**Problem statement**
Go through the data below and return each line where the string "lines" appears.

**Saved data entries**
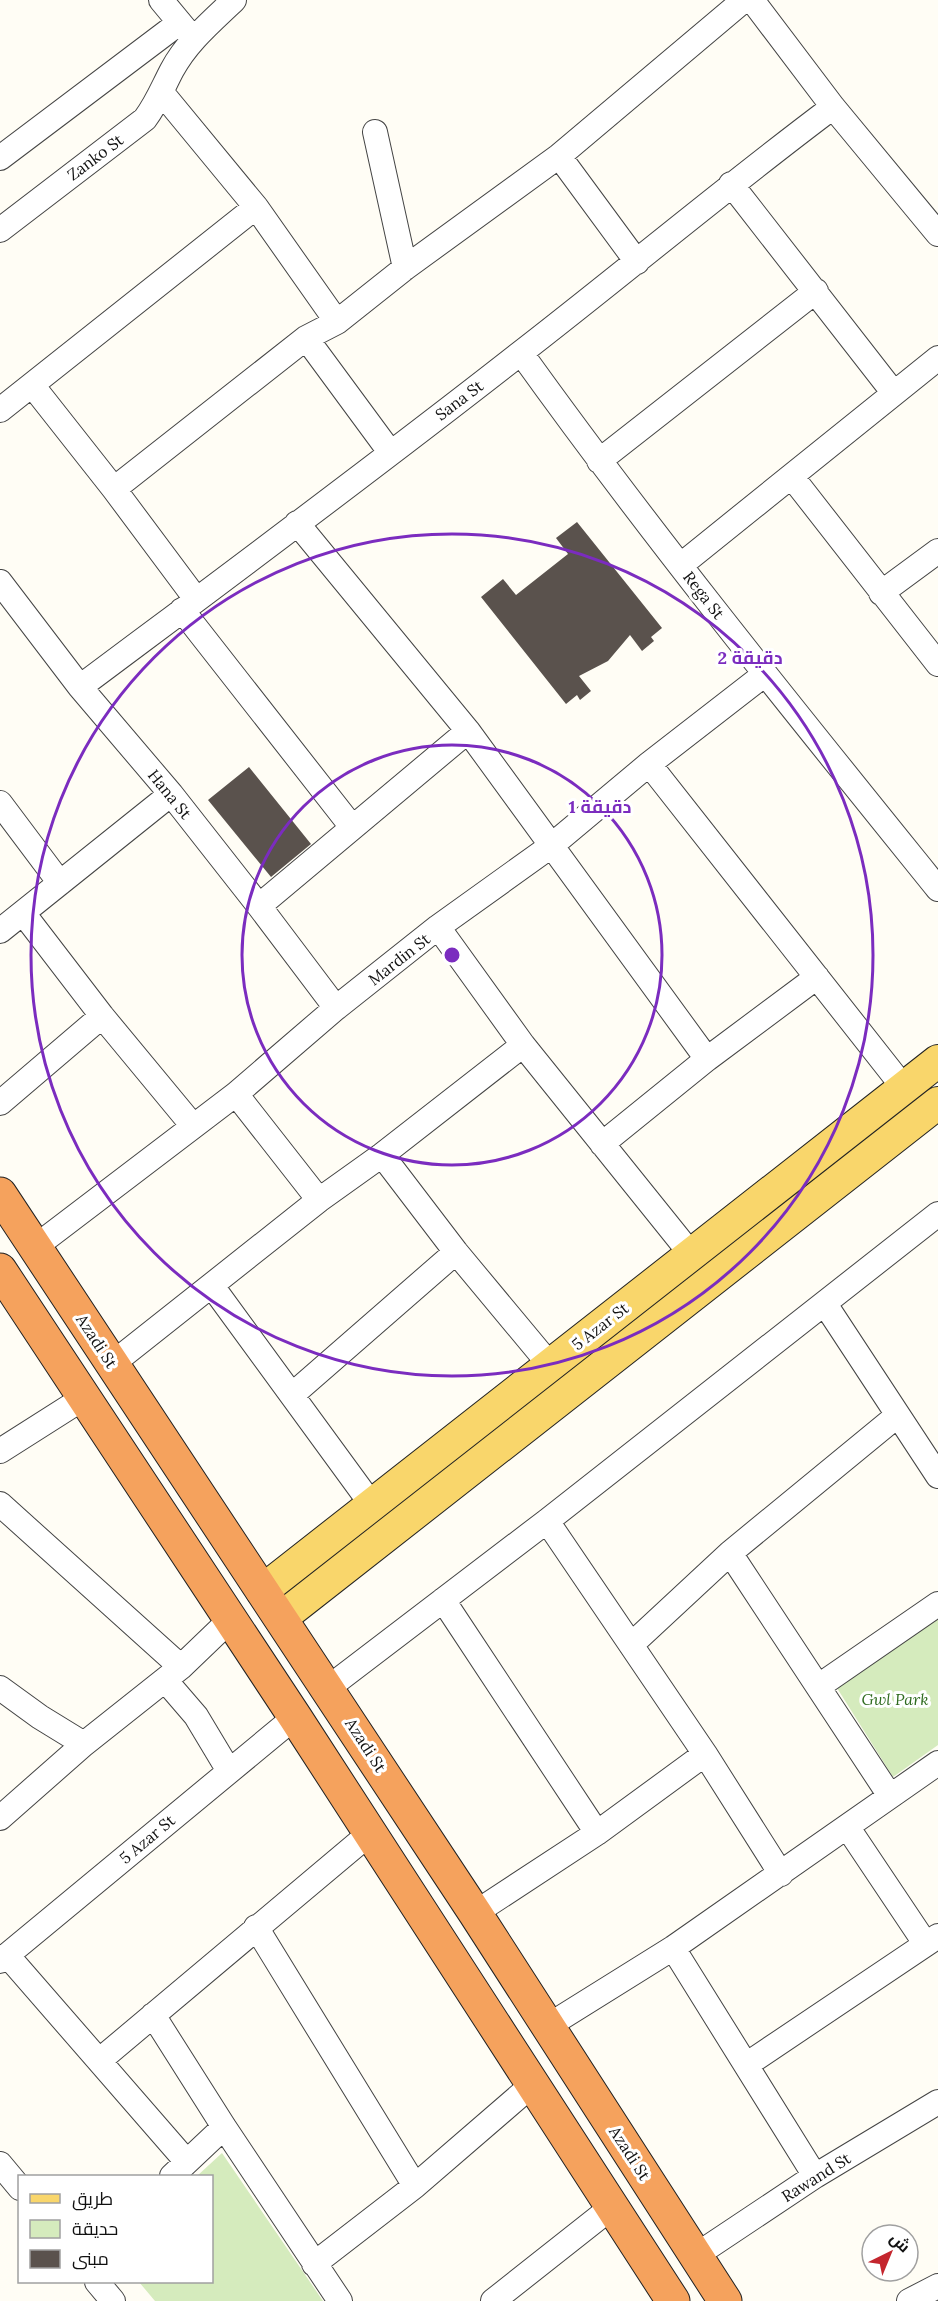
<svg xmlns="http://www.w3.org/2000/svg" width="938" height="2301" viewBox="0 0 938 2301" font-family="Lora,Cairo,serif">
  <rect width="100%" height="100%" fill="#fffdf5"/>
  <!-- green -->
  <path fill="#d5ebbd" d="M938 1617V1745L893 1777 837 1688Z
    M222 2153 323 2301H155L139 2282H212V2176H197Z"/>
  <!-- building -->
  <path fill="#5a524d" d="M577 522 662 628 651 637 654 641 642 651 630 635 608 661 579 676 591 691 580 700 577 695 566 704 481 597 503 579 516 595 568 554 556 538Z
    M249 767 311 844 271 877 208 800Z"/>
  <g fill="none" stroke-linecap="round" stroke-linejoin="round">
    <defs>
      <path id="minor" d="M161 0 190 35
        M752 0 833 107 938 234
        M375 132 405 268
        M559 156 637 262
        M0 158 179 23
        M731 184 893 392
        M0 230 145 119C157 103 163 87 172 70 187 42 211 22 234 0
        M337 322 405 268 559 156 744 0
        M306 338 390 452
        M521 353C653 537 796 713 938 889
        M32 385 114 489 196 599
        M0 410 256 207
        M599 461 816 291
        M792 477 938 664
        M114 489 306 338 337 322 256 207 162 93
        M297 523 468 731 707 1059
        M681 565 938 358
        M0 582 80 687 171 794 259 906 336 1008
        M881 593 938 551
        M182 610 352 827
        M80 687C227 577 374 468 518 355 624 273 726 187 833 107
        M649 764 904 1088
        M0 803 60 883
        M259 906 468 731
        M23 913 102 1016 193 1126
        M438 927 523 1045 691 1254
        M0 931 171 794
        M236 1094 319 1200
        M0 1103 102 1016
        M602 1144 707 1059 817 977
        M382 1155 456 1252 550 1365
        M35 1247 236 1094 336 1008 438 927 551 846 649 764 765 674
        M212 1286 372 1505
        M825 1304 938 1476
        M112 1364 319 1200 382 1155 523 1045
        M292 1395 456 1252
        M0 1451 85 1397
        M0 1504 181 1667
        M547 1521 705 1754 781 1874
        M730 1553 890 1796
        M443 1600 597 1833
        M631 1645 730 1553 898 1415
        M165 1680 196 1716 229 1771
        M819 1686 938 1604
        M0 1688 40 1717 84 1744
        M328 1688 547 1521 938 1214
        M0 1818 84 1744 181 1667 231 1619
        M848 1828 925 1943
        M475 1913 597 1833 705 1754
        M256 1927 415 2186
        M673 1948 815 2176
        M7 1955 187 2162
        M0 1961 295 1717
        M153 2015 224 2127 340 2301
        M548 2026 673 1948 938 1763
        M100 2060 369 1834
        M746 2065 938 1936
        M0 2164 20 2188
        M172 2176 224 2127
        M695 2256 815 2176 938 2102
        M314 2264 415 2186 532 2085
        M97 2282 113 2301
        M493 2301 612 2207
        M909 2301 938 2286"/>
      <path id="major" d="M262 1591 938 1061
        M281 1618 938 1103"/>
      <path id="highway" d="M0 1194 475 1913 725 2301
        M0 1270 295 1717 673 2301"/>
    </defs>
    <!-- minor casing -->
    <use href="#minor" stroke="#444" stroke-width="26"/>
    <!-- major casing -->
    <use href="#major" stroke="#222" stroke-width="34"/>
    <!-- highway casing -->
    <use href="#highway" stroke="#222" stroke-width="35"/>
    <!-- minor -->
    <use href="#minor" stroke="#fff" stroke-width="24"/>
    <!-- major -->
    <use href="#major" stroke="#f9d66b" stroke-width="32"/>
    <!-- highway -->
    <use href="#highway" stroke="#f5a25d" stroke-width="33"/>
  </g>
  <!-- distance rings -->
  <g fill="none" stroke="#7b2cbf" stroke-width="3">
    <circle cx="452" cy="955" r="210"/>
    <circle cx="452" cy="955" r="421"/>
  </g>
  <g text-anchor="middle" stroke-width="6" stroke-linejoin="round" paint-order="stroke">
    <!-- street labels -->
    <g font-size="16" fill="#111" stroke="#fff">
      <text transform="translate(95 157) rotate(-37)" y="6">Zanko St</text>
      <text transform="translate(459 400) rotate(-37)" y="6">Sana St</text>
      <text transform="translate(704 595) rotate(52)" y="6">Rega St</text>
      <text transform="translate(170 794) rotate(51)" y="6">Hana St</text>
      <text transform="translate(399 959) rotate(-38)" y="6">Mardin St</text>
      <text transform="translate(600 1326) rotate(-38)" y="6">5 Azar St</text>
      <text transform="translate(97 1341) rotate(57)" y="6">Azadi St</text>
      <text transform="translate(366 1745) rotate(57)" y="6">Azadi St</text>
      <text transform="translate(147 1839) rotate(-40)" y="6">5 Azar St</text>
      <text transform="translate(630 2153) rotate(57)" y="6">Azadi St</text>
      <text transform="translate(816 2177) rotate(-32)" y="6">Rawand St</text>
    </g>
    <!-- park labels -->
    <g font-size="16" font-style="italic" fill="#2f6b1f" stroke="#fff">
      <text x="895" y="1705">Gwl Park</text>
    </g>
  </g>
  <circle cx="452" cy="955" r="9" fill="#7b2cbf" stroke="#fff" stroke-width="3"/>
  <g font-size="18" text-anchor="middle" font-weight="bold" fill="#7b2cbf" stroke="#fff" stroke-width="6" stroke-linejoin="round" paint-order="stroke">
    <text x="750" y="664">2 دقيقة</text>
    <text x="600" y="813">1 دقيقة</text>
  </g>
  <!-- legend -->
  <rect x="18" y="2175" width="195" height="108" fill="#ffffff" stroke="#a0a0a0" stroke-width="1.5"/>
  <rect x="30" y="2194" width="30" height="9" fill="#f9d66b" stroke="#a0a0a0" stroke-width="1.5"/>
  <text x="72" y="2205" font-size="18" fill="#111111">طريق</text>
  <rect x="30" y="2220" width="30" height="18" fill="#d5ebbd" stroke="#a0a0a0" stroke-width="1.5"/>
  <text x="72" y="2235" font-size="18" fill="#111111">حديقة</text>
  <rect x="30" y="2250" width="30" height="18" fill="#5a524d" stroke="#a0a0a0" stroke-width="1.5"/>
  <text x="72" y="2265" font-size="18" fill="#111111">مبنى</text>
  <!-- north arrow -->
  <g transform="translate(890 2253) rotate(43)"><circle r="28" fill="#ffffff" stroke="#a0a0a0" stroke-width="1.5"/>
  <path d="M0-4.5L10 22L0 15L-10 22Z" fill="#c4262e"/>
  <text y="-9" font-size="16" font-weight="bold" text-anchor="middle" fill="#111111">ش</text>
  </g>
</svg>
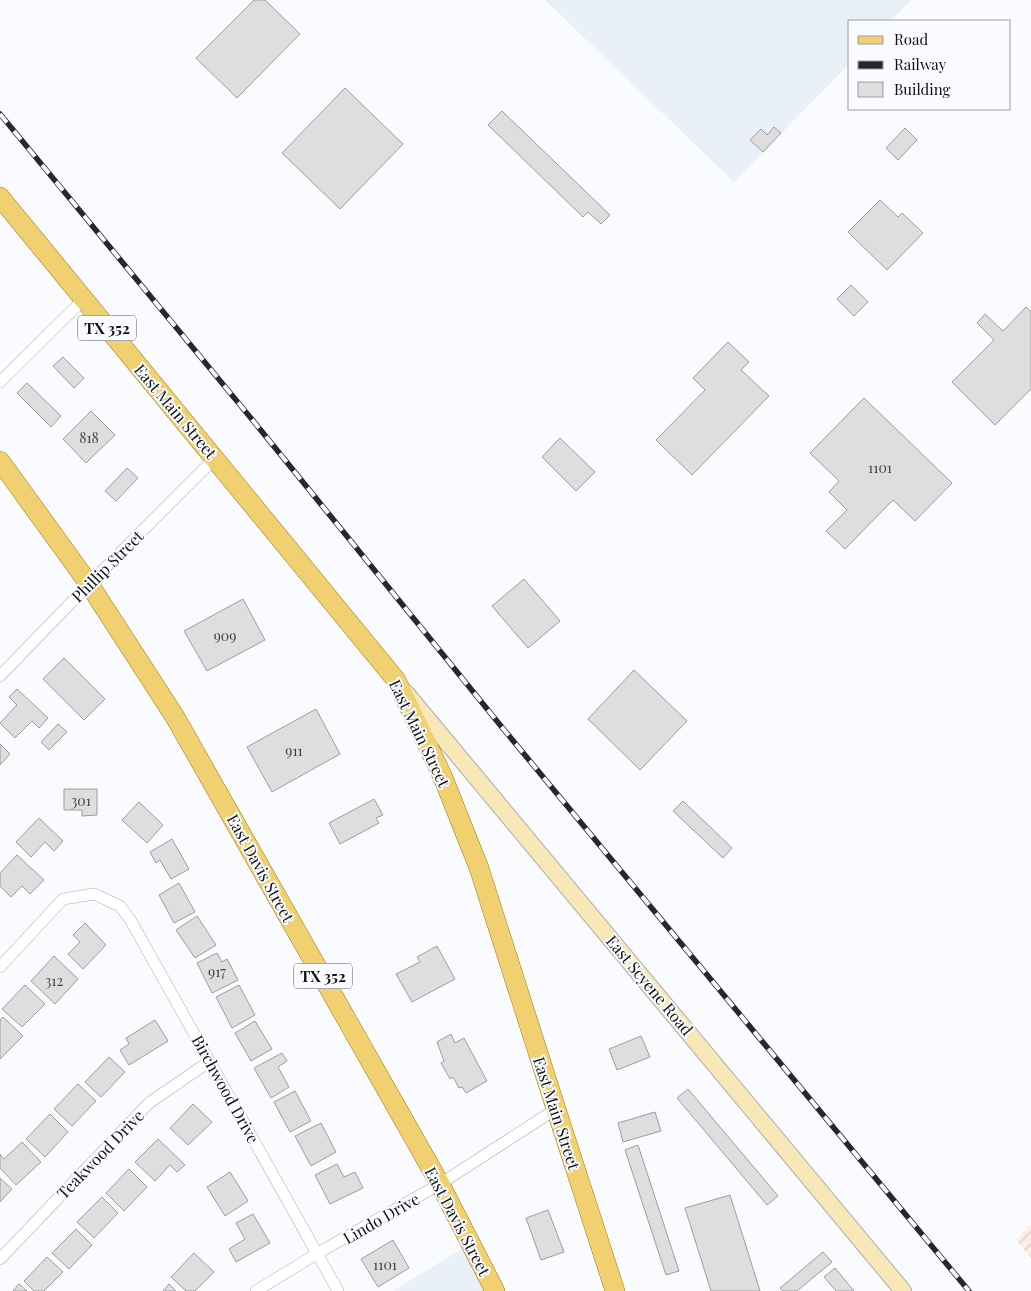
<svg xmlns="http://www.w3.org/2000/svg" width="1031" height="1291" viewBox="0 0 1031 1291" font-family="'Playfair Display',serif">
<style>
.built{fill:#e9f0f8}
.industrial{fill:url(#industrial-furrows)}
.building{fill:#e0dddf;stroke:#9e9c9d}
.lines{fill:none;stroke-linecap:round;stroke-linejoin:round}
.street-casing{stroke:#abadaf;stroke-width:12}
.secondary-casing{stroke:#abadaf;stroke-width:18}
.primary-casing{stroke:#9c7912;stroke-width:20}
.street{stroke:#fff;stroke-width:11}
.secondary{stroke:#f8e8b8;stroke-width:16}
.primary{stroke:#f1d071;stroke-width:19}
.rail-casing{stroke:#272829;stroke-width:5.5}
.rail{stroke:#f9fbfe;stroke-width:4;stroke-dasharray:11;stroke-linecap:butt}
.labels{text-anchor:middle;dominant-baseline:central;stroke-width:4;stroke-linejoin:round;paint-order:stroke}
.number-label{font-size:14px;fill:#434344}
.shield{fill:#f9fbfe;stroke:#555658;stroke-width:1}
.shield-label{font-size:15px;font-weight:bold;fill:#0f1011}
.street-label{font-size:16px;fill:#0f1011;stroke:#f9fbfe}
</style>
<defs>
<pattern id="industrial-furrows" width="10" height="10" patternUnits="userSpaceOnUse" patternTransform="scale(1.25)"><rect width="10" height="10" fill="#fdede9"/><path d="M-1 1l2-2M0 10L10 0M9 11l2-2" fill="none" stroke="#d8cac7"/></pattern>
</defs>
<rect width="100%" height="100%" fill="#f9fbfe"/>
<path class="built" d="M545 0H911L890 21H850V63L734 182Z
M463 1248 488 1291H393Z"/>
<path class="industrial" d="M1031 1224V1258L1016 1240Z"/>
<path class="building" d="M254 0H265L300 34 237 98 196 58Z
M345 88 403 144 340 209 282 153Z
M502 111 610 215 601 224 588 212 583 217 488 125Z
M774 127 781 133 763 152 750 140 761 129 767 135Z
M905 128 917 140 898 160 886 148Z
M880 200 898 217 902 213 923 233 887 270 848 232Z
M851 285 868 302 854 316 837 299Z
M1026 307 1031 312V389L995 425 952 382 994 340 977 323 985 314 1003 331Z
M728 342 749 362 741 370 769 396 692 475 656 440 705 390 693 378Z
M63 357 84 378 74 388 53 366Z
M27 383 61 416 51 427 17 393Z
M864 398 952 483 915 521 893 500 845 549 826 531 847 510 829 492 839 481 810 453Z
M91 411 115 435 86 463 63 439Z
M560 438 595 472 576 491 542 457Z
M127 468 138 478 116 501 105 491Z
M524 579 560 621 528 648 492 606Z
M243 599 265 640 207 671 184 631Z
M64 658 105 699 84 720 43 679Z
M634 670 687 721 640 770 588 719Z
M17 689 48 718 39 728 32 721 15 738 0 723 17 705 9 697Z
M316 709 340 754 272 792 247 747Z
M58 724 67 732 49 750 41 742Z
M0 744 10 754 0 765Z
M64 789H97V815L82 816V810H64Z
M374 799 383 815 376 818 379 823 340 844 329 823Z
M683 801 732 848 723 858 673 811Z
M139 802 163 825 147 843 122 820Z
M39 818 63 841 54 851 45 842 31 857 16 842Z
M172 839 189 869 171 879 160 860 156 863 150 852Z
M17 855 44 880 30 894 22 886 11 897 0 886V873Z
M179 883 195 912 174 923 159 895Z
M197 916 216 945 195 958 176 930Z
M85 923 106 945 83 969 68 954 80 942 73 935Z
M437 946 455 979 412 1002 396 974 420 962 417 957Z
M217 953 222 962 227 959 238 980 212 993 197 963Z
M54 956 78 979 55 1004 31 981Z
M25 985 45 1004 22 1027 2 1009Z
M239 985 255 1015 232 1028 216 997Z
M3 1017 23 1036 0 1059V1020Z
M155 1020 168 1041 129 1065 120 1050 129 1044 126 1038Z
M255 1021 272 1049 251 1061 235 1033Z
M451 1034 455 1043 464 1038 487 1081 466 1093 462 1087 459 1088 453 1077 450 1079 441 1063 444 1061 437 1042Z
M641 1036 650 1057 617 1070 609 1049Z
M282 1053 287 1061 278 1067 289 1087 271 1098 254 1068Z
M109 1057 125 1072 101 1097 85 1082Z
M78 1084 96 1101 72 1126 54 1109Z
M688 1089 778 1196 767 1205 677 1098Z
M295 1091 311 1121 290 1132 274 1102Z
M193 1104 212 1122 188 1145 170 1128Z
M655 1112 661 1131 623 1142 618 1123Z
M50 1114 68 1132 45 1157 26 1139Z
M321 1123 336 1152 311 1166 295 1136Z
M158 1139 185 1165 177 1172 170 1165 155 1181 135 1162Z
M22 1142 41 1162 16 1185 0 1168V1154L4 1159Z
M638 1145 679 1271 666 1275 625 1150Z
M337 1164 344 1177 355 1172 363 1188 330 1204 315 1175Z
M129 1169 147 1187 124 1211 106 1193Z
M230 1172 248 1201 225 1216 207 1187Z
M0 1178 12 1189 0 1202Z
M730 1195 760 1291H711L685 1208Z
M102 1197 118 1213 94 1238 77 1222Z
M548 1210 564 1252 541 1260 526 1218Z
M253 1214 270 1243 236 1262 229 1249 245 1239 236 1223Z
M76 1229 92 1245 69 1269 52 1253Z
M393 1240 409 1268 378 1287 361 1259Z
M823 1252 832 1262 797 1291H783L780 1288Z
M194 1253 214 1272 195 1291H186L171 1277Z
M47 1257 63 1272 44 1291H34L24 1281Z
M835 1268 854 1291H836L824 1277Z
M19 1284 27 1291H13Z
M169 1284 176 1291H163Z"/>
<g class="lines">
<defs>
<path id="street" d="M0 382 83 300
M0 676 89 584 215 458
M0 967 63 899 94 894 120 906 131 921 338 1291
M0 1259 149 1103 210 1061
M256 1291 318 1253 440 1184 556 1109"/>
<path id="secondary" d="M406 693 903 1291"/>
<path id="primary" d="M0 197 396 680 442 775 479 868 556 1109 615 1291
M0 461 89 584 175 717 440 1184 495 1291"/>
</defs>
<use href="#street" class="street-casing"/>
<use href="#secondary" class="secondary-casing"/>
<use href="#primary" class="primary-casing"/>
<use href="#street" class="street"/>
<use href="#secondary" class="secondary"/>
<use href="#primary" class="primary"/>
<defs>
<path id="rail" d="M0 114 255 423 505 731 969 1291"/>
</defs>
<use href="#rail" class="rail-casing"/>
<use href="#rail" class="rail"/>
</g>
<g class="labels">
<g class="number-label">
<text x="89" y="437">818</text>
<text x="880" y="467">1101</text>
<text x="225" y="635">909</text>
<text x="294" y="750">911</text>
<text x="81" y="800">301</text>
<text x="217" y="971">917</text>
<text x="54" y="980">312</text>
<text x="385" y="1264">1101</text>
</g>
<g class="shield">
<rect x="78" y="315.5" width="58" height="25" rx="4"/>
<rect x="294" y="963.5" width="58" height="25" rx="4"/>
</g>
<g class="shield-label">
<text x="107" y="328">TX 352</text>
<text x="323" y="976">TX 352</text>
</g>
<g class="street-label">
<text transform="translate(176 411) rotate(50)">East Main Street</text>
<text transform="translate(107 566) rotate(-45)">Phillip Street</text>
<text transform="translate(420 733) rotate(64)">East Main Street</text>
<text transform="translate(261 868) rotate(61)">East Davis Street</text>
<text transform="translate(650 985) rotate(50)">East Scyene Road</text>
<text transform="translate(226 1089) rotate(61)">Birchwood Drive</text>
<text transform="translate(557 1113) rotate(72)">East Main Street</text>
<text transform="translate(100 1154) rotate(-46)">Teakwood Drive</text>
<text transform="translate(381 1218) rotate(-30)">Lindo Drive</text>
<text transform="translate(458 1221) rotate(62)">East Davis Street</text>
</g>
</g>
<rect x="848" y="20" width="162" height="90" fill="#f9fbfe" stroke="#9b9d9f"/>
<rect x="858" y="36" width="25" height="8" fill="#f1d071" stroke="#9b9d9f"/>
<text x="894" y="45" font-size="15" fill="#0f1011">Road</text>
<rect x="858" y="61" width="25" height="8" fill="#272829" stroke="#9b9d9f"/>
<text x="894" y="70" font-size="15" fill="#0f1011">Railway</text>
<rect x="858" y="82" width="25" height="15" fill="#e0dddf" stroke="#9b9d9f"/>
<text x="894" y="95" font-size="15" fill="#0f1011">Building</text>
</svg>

**Answer to this task**
.lines{fill:none;stroke-linecap:round;stroke-linejoin:round}
<g class="lines">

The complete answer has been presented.